We Hacked Our Hackathon | 50-Day Journey of Ingenuity & Elegance

Experimental Civics
Experimental Civics
17 min readApr 28, 2020

Author: Sarah Sharif

Mar. 6, 2020
I slid the arrow across and clicked submit — just like that, I sent forward a final calendar invite to a workshop host.

We were all geared up to sprint into our client event. SXSW wanted to host their annual hackathon event with an exciting, new addition: a climate crisis challenge. I was thrilled to get involved with this event in Oct 2019, I hustled proudly alongside the team for over 5 months to be show ready, little did I know how impactful this day would be on me, let alone the world. The announcement of the SXSW cancellation and a series of other statements triggered a mini heart attack.

After 30 seconds, I transitioned into what I call my “deep survival” mode. I discovered how far I can turn off emotions and engage in logical thinking while also balancing my imagination to provide the solutions I knew were possible. I immediately consoled colleagues and a few local business owners and then tapped out for the evening considering I had completed my duties for my client and attended their huge team announcements. It was then time to shift focus on to Capsule.

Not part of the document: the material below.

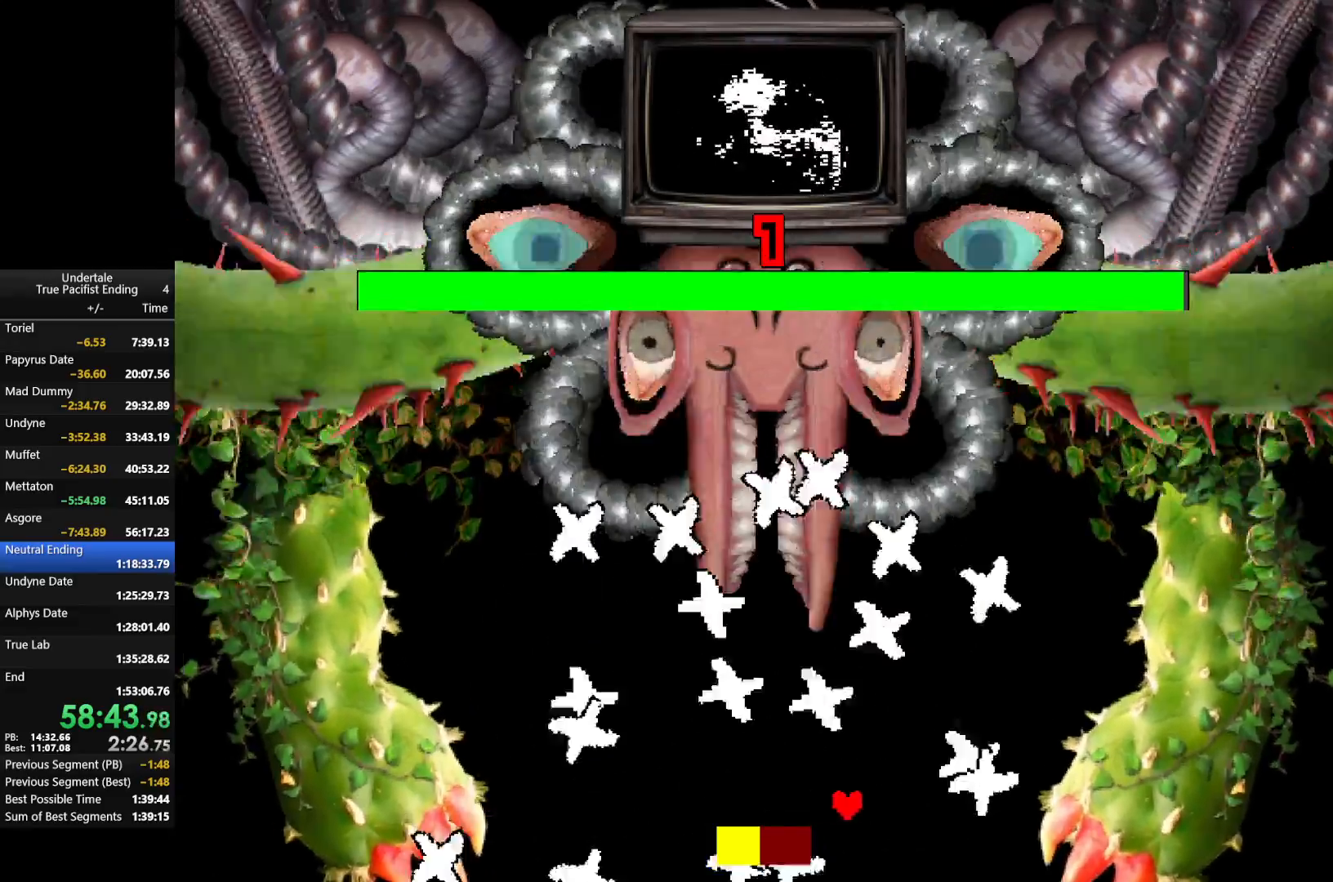
{"keys": ["right", "x"], "events": [[33, "right", "down"], [67, "right", "up"], [167, "right", "down"], [200, "right", "up"], [367, "right", "down"], [400, "right", "up"], [500, "right", "down"]]}
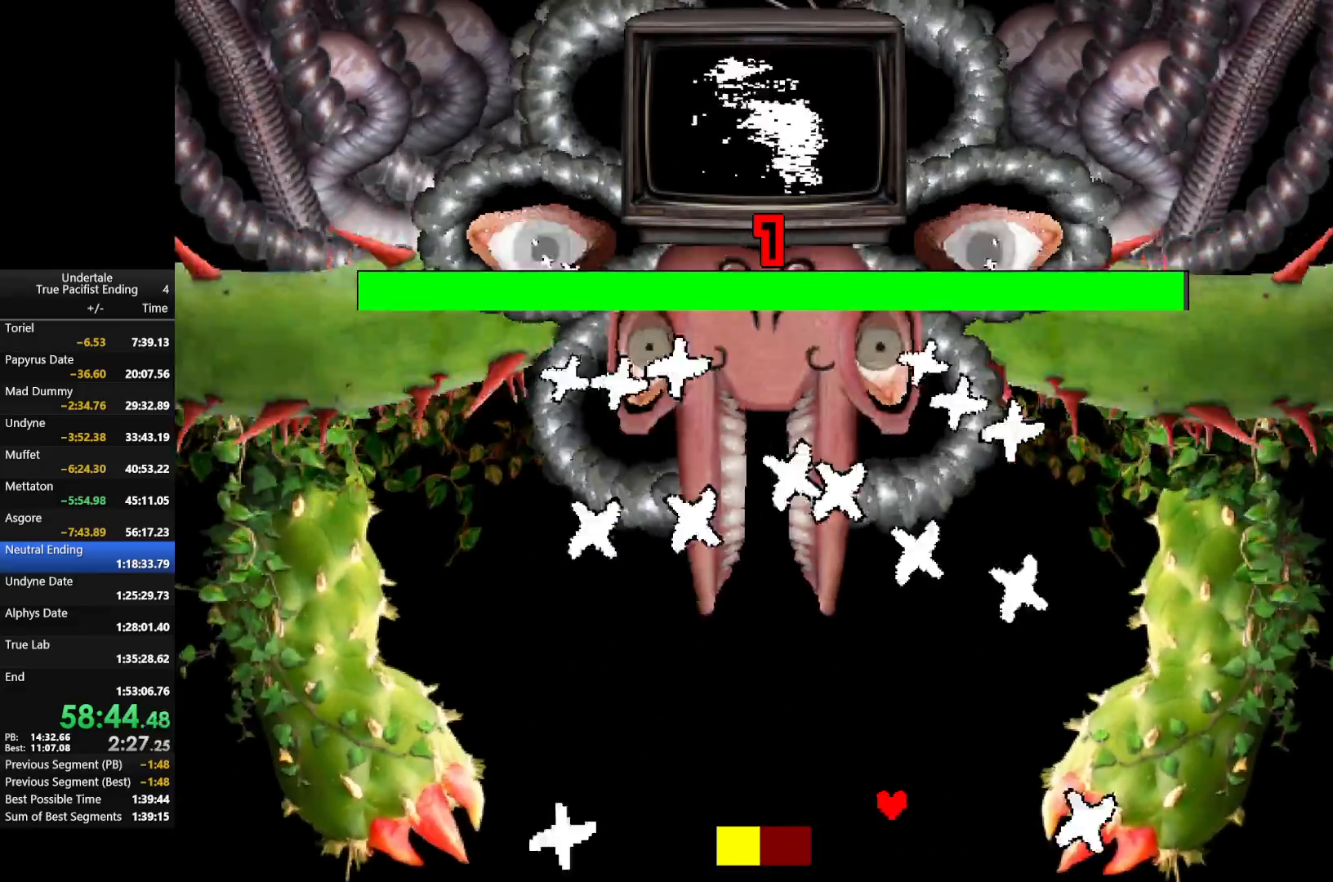
{"keys": [], "events": [[33, "right", "up"], [233, "left", "down"], [233, "x", "up"], [500, "left", "up"]]}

Capsule was supposed to be an in-person, large-scale, 4,000 person event where the world could come to Austin, Texas for 2 days, and hack together for our climate crisis — and all of a sudden, it was not possible. I had spent all of Friday evening writing a Disease Mitigation Plan — Saturday was a blur — and when I woke up on Sunday, I had to get started on our life raft. I began researching new venues for a smaller scaled event, virtual options, and how our business continuity would be impacted including the loss of valuable time and work.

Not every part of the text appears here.